Todd Hauptli, president and CEO of the American Association of Airport Executives, says he’s heard from the FAA that anything less than a six-month extension of the existing bill could stop grant money from flowing, hurting airports that need to do capital improvement projects.
“It will be important from an airport perspective that whatever extension comes, it be long enough in duration to ensure that the FAA will be able to issue grants and that we do not jeopardize a construction season,” he says.
Although industry officials will have the extension on their minds when they meet with Congressional leaders, they also still will be continuing their push for an increase on the PFC cap.

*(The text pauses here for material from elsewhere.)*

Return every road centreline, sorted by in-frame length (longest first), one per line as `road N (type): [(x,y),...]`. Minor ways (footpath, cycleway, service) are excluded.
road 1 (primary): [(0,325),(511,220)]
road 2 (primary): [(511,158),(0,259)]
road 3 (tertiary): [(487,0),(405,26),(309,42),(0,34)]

“The Summer Fly-In presents airport directors with a great opportunity to share their industry priorities – namely, modernizing the locally set passenger facility charge and maintaining the Airport Improvement Program – directly with elected officials,” says Kevin Burke, president and CEO of ACI-NA. “With FAA reauthorization on the horizon, this fly-in may be the most important for airports to make their case with their elected officials. It’s critical to ensure that any transformational plan provides a reliable, sustainable, user-fee-based system for airport funding.”
ACI-NA and AAAE have been working together to establish a coalition of organizations besides airports that support increasing the PFC cap, which has not changed since 2000.
The current bill was passed in 2012 after 23 temporary extensions of the previous bill, which was originally scheduled to expire in 2009. Debate during that reauthorization effort also included a two-week partial shutdown of the FAA in 2011.
There has been a consensus among many stakeholders that the next FAA bill should include “transformational” change in a number of areas, including the way airport infrastructure projects are funded. Airport industry officials, including leaders at ACI-NA and AAAE, have been calling for an increase in the passenger facility charge from $4.50 to $8.50. Airline industry lobbyists strenuously oppose any increase to the PFC.
Among other proposals expected to be in the House bill was one privatizing the nation’s air traffic control system. Supporters hope that move would speed up implementation of NextGen, which would transition the monitoring of airplane movement from World War II-era radar system to a GPS system expected to improve the efficiency of air travel.
Hauptli says he senses a more collective desire on the part of congressional leaders to create but adds that wanting to do so does not make it easier.
“We weren’t terribly surprised,” he says. “It’s very difficult to pull together transformational legislation and very challenging to get all parties involved to sign off and be comfortable.”